Georgia appealed for urgent international support against Kremlin "aggression" yesterday after Russian fighter jets reportedly attacked a village close to its capital city.The most likely of the possible explanations offered for this act is the theory that a crisis with Georgia would serve to keep president Vladimir Putin in power:
The incident has dramatically worsened already tense relations between the two neighbouring countries.
While Russia moved quickly to deny any responsibility for the strike, its ambassador was handed a formal protest note by Georgia condemning it as an act of "undisguised aggression and a gross violation of the country's sovereignty".

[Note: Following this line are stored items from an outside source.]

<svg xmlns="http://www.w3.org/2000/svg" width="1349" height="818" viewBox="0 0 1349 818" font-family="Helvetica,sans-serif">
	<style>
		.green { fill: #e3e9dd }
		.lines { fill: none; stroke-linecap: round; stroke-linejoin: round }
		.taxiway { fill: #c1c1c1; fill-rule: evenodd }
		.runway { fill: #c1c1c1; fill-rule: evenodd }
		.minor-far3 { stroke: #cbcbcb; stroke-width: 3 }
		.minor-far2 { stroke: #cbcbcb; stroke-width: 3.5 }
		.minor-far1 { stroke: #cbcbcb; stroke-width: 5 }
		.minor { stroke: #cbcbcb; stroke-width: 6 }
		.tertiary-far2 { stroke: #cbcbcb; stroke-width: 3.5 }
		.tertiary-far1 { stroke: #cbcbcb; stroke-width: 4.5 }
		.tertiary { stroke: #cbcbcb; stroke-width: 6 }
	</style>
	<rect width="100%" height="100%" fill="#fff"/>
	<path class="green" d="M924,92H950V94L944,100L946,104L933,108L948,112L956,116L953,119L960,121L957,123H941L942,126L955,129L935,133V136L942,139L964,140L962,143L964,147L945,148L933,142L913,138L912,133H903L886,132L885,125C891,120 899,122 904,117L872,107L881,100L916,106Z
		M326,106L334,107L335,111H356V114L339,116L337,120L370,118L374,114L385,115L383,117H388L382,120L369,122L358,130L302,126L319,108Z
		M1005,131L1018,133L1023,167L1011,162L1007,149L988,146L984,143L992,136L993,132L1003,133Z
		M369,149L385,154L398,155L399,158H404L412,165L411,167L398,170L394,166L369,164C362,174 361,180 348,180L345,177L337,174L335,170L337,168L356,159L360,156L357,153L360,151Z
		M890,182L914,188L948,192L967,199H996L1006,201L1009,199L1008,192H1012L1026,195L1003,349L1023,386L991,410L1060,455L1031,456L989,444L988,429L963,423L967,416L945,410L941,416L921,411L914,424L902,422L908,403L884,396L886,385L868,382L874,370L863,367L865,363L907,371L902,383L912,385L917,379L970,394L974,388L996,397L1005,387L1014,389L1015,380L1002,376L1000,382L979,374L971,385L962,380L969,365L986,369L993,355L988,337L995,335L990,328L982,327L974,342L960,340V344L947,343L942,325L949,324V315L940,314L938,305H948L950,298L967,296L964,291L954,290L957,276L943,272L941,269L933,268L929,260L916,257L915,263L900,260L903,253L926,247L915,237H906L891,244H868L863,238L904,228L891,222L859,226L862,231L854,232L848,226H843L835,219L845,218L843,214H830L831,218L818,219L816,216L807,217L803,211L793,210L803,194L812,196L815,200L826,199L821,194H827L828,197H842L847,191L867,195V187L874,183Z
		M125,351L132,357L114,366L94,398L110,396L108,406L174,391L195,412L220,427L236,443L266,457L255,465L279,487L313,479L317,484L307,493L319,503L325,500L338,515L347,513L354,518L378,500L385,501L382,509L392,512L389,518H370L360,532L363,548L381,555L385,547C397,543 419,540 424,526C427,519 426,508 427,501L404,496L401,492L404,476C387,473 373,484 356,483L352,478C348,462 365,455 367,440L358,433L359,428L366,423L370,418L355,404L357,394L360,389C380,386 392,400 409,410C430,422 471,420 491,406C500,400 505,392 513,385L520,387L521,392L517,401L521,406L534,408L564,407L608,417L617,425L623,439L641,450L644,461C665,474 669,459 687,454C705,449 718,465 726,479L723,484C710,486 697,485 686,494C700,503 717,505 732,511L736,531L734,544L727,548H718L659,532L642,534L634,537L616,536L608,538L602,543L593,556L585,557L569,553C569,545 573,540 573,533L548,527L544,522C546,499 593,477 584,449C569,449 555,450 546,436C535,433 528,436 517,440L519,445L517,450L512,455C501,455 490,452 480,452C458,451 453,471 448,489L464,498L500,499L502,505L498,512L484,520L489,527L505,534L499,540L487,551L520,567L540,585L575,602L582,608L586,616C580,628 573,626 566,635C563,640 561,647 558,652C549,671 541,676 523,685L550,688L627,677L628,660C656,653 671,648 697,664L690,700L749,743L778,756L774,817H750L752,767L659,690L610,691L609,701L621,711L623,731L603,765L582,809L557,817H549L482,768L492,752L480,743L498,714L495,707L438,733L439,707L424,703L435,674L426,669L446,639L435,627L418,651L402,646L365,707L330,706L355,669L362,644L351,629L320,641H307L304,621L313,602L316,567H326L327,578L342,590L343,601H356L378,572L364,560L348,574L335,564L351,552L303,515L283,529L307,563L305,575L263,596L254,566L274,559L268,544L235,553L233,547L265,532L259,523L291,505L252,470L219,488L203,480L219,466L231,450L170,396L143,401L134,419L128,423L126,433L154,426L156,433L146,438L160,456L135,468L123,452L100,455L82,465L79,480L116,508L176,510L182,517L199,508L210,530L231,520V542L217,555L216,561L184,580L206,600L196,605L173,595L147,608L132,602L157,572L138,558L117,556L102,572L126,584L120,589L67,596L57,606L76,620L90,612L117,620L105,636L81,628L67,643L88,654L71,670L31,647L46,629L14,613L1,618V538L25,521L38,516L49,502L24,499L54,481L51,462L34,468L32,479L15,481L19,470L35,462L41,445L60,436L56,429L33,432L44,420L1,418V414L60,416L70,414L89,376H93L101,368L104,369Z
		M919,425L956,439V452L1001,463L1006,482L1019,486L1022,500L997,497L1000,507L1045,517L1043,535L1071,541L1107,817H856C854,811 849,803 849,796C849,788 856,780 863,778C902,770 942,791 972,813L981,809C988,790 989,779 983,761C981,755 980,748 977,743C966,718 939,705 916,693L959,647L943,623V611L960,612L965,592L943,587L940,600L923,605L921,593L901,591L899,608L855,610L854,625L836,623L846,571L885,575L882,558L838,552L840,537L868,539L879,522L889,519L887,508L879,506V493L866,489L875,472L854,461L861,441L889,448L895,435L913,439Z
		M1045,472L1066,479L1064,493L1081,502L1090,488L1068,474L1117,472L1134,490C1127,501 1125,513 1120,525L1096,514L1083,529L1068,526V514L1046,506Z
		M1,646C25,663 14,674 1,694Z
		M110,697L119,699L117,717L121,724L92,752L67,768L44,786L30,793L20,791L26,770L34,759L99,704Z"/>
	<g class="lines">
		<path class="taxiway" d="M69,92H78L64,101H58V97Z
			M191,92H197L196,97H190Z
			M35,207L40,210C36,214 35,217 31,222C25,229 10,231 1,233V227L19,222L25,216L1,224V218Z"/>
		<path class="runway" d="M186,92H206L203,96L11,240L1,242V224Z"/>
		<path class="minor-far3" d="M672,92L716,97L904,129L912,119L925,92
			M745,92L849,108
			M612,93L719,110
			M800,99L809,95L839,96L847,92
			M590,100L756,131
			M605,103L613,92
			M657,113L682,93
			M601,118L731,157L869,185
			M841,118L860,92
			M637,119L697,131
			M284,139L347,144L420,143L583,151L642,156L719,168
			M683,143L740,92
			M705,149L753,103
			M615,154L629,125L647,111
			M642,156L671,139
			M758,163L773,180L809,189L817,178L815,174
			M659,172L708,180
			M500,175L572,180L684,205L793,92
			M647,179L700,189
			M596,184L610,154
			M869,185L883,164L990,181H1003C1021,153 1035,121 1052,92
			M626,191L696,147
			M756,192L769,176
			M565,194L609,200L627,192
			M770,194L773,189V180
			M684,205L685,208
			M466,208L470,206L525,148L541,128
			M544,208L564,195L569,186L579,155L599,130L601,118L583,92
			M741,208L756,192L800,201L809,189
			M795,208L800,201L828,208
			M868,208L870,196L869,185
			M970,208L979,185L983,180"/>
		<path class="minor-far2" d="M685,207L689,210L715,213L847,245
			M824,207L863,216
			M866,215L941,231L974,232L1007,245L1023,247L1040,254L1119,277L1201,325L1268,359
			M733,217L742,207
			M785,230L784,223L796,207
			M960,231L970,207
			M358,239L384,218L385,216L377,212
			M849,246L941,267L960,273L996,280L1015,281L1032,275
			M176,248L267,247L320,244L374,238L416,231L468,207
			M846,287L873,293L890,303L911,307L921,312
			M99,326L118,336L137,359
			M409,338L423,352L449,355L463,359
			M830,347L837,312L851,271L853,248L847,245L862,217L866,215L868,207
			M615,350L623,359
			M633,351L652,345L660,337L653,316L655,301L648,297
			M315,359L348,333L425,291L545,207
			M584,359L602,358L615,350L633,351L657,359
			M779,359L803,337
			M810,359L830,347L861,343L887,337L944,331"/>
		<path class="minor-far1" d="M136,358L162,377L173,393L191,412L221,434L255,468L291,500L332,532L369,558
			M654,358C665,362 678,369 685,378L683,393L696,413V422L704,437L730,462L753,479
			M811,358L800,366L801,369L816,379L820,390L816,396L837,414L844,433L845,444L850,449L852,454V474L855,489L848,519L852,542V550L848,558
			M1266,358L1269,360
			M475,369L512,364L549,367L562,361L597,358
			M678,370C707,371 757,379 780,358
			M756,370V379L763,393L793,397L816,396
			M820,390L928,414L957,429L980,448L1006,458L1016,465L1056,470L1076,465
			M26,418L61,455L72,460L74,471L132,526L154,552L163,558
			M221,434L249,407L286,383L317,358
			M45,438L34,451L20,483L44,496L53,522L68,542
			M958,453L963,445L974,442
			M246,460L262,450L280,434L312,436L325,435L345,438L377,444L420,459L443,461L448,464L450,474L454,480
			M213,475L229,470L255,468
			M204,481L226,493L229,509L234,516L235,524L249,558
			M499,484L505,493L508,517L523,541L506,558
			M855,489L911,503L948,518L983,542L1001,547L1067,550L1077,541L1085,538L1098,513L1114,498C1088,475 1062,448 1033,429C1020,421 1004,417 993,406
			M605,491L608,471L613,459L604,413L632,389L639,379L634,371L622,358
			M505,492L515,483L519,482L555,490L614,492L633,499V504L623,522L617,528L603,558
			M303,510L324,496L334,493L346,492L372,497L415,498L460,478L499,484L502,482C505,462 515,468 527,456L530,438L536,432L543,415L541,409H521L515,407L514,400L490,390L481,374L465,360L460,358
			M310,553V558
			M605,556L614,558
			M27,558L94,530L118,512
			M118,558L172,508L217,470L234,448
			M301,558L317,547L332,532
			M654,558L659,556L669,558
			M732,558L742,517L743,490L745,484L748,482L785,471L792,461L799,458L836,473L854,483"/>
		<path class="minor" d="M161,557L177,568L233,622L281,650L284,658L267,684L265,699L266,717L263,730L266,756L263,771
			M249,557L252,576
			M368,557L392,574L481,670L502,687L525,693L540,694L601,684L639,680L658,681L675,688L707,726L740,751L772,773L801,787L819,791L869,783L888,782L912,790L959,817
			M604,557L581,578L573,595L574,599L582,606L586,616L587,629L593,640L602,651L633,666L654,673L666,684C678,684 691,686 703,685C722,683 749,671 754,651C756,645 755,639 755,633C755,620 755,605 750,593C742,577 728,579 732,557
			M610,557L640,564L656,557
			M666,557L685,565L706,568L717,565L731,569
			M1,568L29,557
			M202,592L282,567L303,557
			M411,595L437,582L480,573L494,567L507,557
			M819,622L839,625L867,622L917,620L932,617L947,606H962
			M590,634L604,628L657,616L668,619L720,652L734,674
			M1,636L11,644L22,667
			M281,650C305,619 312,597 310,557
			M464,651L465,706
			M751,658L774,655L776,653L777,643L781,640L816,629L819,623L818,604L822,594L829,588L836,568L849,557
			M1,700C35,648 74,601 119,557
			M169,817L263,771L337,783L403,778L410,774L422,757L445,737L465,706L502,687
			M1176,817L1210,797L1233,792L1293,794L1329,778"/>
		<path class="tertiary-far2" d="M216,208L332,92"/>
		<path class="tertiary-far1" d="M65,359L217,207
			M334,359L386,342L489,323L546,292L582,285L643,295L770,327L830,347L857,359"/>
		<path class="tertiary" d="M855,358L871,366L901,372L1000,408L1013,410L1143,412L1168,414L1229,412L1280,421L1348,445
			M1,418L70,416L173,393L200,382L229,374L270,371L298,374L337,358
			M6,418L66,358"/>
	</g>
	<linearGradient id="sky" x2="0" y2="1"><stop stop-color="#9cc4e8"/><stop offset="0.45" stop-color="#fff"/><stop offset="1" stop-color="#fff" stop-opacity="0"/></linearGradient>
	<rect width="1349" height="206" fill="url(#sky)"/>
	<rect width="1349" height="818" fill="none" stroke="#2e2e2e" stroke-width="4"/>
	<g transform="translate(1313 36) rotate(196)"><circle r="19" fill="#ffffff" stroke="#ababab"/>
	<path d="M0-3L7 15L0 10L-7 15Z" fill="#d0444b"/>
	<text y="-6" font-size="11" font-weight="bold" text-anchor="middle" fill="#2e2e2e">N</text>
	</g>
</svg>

Officials said that two Sukhoi attack aircraft entered Georgian airspace at 7.30 pm on Monday and fired at least one missile at the village of Tsitelubani, 40 miles west of Tbilisi, the capital.

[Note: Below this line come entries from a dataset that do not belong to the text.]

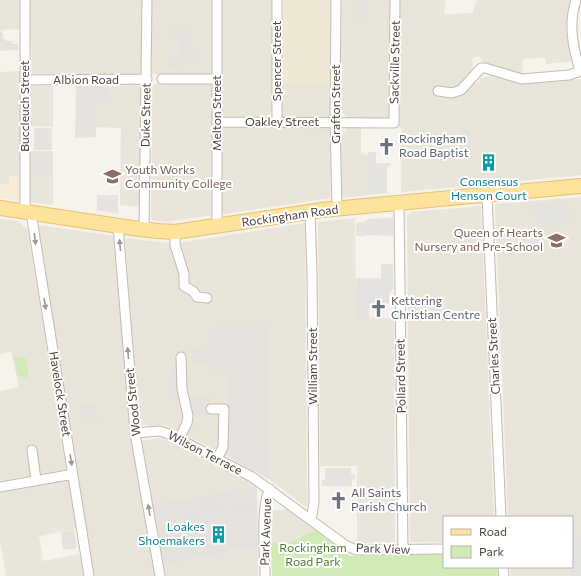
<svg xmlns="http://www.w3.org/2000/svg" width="581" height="576" font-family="Commissioner,sans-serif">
<rect width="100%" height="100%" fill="#f6f3ec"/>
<path fill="#eae5da" d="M0 0H19L20 29 0 30Z
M30 0H142V71L138 74H32Z
M152 0H213V74H152Z
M223 0H272V112L268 116 226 117 223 115Z
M342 0H390L389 118 347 117 341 112Z
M400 0H446L444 14 473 13 476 0H571L567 19 566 32 572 61 546 64 545 58 523 59 522 74 488 66 484 64 480 56 472 59 474 70 469 78 476 84 481 78 492 76 515 82 530 84 581 79V175L401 192 402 129 399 128Z
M20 71V176H9V184H0V72Z
M96 84 136 85 142 88 140 207 120 205 121 128 96 127Z
M154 84H213L212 215 165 222 152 220 151 218 152 86Z
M282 85H330L331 117H282Z
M31 86H53V127L31 126Z
M222 126 331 128 330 198 224 214 222 212Z
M348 128H361V154L368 155V195L340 198 341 136Z
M30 151H53V205L30 202Z
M581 197V576H511L510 567H572V517H508L495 206 496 204Z
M481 206 494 517H444V542H410L407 216 412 212Z
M355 218 356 317 394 318 395 542 357 543V466H320L318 222Z
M0 219 18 221 28 231 66 468 65 470 0 481V391L19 387 11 352 0 354Z
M305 223 307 504 306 507 270 480 269 327 226 370 227 448 225 455 171 428 163 426 141 425 139 423 125 238 168 243 185 242Z
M38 225 114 236 130 425 156 576H94L69 429Z
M159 438 165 439 256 486 153 504 142 441Z
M65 479 69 481 76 529 39 536 43 561 80 554 84 576H6L0 540V491Z
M288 509 314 529 309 533 285 545 271 542V512L274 510Z
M258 546V576H166L164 565Z"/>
<path fill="#f7ead8" d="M9 176H20V201L0 198V184H9Z"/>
<path fill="#e6e2dd" d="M0 30 3 34V39H6V41H12V44H18V50L0 51Z
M79 84H96V137L75 138 76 86Z
M34 128H52V150H34Z
M269 327 270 480 225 455 227 448 226 370H209L208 328Z
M256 486 257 490 258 546 164 565 153 504Z"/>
<path fill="#efe8d6" d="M283 0H331L330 85H282Z"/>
<path fill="#d2eab5" d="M13 356 27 359 28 378 18 376Z
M314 529 350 556 444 554V567H497L498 576H272L271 542 285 545 309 533Z"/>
<path fill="#e5e3e0" d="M359 0H367L366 24H358Z
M172 30H191V50H196V58H183L180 64V67H168V58H174L179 53 178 37H172Z
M96 85H109V102H96Z
M461 128 472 130 471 145H460Z
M41 151H52V175H33V155H41Z
M368 152H376V163H391V165L387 168V193L368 195Z
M97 195H118V214L97 210Z
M567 201 569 223 538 227 535 204Z
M393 218V236L366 235V236H356V223L365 222 368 219Z
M381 264H393V289L389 293V304H369V318H356V278H381Z
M209 346V365H191V347Z
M170 367H177L180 396H170Z
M192 397H210V414L193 415Z
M80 403 95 405 97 423 83 422Z
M236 452H257V462H263V475L236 462Z
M325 468H351V474H355V480H352V486H322V480H325Z
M256 486 257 490V504L246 505 245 504 239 505 240 507 227 509 226 505 202 510V513L171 519 170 517H163L161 507 163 502 179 499 180 505 217 498V493Z
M74 530 77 548 63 550 61 532Z
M581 536V576H570L569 567H572V537Z"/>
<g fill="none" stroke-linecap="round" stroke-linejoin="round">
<defs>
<path id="minor" d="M336 0 335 122 337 209
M576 0C568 25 573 47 580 71
M162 79H217
M25 80 147 79
M438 91 452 93 461 90 481 68H485L522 79 569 75 581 71
M217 122 394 123 395 0
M277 122V0
M487 196 501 517
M399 202 403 550
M25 212V0
M31 213 89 576
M118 226 135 433 160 576
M217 226V0
M144 230 147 0
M175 232V245L184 274V286L193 291 197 297 207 298
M211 409H224L223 447 217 459
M135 433 159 431 169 434 252 477 345 545 356 550 444 549
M179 439 187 423 188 416 182 389 181 357
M32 450 36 480
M0 487 68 475 73 477
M310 519 312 515 314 502 312 272 310 212
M503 567 504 576
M265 576C265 555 260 506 270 489"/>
<path id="primary" d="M0 208 132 228 158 231 175 232 322 210 581 186"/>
</defs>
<use href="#minor" stroke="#c2bbae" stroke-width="11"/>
<use href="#primary" stroke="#e6c16a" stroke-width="16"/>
<use href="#minor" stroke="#fff" stroke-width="9"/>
<use href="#primary" stroke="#ffe39c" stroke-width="14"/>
</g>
<defs><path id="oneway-solid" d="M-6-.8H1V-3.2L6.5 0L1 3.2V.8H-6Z"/></defs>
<g fill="#9c9892">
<use href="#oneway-solid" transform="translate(35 239) rotate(82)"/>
<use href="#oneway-solid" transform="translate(120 245) rotate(-95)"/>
<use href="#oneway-solid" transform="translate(45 304) rotate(81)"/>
<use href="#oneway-solid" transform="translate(128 353) rotate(-95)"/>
<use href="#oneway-solid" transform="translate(71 460) rotate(81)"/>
<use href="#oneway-solid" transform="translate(149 510) rotate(-100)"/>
</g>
<defs>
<symbol id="church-bare" viewBox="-9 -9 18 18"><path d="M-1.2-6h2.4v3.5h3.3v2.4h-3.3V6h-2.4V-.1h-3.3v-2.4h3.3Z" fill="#6b7280" stroke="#fff" stroke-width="2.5" paint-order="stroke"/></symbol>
<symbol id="building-bare" viewBox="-9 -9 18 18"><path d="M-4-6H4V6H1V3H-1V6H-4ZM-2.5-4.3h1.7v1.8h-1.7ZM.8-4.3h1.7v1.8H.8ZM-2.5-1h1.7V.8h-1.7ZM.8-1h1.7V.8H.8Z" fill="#0f9aa8" stroke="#fff" stroke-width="2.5" paint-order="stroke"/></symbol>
<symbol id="school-bare" viewBox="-9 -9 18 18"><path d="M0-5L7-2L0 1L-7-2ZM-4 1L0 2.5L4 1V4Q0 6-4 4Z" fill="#8d6e63" stroke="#fff" stroke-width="2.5" paint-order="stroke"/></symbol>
</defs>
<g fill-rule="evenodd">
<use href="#church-bare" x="374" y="134" width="25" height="25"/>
<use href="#building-bare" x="476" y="150" width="25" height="25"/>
<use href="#school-bare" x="100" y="164" width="25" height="25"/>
<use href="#school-bare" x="544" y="228" width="25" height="25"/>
<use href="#church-bare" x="366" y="296" width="25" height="25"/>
<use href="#church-bare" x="326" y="488" width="25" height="25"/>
<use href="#building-bare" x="206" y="522" width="25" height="25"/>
</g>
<g text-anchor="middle" stroke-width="4" stroke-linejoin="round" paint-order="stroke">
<g font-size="12" fill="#4b4439" stroke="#fff">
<text transform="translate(277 61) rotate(-90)" y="4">Spencer Street</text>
<text transform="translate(395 62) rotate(-89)" y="4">Sackville Street</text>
<text x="86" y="84">Albion Road</text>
<text transform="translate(336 104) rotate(-90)" y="4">Grafton Street</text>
<text transform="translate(25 106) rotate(-90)" y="4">Buccleuch Street</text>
<text transform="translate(217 113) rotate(-90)" y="4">Melton Street</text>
<text transform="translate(146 115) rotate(-89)" y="4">Duke Street</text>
<text x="282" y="126">Oakley Street</text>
<text transform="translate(290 216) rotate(-8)" y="4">Rockingham Road</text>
<text transform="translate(494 356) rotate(-93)" y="4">Charles Street</text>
<text transform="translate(313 366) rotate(-90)" y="4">William Street</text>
<text transform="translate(401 376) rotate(-91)" y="4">Pollard Street</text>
<text transform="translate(60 394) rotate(81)" y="4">Havelock Street</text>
<text transform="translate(133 402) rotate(-96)" y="4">Wood Street</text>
<text transform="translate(205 453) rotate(27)" y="4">Wilson Terrace</text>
<text transform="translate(266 532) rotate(-88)" y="4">Park Avenue</text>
<text transform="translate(383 549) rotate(2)" y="4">Park View</text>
</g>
<g font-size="12" fill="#5b616d" stroke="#fff" text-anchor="start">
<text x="399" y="143">Rockingham<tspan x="399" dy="14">Road Baptist</tspan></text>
<text x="391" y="305">Kettering<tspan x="391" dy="14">Christian Centre</tspan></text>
<text x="351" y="497">All Saints<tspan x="351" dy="14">Parish Church</tspan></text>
</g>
<g font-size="12" fill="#785e54" stroke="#fff" text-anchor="start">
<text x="125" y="174">Youth Works<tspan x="125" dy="14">Community College</tspan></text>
<text x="543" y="237" text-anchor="end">Queen of Hearts<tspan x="543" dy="14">Nursery and Pre-School</tspan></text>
</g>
<g font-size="12" fill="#0d838f" stroke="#fff">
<text x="489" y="186">Consensus<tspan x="489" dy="14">Henson Court</tspan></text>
<text x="205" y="531" text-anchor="end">Loakes<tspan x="205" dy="14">Shoemakers</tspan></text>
</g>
<g font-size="12" fill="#4a7f2a" stroke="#fff">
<text x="313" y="552">Rockingham<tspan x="313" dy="14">Road Park</tspan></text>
</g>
</g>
<rect x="443" y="516" width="130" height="52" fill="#ffffff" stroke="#b7b4b0"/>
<rect x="451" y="529" width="20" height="6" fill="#ffe39c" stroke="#b7b4b0"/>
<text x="479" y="536" font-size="12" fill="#4b4439">Road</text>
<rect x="451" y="546" width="20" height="12" fill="#d2eab5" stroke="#b7b4b0"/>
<text x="479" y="556" font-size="12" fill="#4b4439">Park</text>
</svg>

The missile left a 16ft crater in a field but failed to detonate. Sappers later defused the missile, fragments of which bore Cyrillic markings.
"We now have incontrovertible evidence that these aircraft travelled more than 80 km into Georgian airspace and fired a 1,000 kg precision guided, Russian-made missile," said Gela Bezhuashvili, Georgia's foreign minister.
Some say it may be the work of Kremlin hardliners hoping to provoke a military crisis and provide an excuse for changing the constitution to allow Mr Putin to serve a third term after elections in March.Georgia is the most vulnerable of the once Soviet-dominated countries who've run afoul of the Kremlin for leaning too far westward.
Update: US media finally notices this story...it's been in the news elsewhere for a couple of days.